**What is needed**
Copy, from the data below, every line that has "root" in it.

■ ■ ■ ■ ■

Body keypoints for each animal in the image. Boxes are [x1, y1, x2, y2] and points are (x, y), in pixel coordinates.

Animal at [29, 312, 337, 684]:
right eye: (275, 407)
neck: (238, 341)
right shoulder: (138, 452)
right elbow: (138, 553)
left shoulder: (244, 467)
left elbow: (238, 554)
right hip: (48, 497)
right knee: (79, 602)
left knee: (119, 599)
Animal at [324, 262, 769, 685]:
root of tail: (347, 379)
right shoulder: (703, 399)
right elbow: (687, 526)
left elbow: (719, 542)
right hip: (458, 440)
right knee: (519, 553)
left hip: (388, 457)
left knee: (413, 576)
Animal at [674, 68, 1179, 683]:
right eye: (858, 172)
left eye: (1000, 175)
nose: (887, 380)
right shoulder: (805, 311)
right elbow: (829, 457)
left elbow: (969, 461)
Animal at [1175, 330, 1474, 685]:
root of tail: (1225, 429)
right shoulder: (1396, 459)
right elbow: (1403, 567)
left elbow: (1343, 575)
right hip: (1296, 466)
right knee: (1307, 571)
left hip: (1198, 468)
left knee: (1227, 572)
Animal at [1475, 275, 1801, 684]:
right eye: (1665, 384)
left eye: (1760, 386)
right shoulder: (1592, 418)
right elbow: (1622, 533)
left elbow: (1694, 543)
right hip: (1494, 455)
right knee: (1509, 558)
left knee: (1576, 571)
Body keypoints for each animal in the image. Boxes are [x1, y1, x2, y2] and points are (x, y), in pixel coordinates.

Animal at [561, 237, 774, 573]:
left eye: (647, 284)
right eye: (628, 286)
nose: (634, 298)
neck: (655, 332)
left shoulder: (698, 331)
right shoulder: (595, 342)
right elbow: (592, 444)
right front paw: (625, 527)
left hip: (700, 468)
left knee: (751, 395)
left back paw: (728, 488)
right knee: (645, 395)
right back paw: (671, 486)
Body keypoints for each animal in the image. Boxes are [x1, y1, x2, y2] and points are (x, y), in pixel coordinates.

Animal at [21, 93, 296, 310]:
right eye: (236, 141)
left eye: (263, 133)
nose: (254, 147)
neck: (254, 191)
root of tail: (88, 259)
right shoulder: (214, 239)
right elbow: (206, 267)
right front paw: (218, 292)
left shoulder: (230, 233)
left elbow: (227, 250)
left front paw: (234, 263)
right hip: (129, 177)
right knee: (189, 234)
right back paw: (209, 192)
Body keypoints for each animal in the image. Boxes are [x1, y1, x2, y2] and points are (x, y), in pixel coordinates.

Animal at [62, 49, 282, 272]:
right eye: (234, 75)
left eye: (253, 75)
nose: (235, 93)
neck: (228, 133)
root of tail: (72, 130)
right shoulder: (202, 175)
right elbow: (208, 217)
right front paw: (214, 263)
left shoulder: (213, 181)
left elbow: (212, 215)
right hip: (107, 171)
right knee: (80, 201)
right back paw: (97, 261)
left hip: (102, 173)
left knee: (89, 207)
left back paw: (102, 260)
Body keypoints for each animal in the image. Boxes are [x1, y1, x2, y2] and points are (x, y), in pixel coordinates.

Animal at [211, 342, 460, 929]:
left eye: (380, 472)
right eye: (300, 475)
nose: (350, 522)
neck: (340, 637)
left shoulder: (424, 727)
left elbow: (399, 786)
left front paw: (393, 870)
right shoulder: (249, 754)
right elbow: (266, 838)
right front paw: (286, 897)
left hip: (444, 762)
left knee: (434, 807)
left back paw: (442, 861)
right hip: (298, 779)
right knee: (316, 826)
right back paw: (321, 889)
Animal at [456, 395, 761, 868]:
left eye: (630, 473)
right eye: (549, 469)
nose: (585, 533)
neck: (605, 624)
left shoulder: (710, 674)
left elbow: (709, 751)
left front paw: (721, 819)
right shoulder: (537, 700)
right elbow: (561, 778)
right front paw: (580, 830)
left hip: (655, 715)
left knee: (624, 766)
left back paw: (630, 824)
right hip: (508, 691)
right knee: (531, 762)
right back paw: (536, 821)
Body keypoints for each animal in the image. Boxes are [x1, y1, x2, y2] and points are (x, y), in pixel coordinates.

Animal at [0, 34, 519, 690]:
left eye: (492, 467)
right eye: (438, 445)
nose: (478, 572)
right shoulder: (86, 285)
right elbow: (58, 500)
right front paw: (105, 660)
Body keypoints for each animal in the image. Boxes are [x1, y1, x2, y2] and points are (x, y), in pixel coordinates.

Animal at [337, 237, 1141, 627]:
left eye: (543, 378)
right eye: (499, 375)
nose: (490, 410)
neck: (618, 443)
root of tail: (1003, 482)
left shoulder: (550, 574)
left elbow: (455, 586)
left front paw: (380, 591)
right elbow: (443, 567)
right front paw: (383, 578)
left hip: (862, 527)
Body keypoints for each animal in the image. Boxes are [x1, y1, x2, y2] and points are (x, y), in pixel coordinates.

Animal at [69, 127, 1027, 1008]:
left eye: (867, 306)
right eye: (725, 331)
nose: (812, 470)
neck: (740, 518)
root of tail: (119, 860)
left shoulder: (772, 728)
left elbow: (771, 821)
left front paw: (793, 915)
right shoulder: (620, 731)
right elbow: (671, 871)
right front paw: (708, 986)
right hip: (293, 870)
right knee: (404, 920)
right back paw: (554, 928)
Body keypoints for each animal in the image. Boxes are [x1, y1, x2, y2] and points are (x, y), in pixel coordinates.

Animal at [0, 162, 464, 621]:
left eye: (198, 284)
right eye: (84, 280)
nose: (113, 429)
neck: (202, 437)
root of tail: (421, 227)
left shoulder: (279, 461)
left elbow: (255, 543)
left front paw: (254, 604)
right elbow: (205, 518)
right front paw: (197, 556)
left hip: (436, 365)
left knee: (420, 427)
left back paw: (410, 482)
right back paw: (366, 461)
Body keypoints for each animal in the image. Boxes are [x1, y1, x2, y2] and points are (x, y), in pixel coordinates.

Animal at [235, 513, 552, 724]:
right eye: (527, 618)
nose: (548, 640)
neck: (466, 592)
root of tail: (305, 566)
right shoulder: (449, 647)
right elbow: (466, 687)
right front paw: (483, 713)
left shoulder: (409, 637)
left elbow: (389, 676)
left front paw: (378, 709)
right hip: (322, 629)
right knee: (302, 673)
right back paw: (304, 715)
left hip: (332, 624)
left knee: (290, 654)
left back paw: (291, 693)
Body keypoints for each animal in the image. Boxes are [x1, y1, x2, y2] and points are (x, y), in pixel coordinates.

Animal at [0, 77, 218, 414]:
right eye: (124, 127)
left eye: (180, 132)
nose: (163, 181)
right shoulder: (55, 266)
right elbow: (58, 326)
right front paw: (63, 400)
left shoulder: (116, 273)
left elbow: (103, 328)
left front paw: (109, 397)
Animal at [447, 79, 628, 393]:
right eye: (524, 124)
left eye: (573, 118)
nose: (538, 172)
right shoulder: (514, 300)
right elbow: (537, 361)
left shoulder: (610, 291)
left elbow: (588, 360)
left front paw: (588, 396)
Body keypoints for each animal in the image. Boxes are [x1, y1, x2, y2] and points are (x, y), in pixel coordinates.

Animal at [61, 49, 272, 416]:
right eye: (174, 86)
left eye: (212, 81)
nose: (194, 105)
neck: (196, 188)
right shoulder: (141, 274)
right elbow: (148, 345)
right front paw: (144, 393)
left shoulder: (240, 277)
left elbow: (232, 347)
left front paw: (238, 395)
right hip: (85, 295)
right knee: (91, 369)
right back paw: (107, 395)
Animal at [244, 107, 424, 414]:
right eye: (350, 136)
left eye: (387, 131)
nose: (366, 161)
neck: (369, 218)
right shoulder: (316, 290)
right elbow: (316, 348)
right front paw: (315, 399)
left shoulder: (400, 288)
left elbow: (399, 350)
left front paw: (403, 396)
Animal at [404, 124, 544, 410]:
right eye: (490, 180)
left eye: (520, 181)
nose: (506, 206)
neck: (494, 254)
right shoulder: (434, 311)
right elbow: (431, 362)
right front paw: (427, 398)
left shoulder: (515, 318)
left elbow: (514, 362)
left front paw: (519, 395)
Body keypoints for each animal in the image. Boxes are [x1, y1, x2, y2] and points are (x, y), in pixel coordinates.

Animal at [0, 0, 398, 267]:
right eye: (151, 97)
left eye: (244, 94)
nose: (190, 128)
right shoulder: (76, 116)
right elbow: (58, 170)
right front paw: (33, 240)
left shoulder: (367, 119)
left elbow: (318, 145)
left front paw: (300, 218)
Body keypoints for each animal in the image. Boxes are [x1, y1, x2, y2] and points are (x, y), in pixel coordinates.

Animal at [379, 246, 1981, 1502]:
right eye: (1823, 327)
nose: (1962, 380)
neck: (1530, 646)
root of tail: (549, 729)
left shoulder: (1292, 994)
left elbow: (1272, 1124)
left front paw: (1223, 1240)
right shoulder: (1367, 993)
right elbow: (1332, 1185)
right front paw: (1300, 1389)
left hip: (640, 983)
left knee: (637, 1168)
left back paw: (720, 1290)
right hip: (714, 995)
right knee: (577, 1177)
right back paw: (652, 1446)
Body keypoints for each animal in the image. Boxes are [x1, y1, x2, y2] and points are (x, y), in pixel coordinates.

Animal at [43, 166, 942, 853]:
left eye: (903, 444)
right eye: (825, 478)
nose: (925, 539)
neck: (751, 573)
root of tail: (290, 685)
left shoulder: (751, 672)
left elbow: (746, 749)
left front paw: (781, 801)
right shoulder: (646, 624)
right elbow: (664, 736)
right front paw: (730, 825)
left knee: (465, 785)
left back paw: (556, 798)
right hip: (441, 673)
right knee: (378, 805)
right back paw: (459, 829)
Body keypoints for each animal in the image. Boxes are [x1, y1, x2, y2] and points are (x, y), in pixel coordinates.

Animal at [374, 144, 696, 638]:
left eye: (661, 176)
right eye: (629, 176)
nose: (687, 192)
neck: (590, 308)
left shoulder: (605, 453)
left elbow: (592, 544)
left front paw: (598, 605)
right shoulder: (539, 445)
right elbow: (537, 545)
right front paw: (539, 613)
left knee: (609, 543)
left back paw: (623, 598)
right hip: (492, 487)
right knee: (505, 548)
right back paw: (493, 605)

■ ■ ■ ■ ■

**Solution below**
root of tail: (347, 379)
root of tail: (1225, 429)
root of tail: (88, 259)
root of tail: (72, 130)
root of tail: (1003, 482)
root of tail: (119, 860)
root of tail: (421, 227)
root of tail: (305, 566)
root of tail: (549, 729)
root of tail: (290, 685)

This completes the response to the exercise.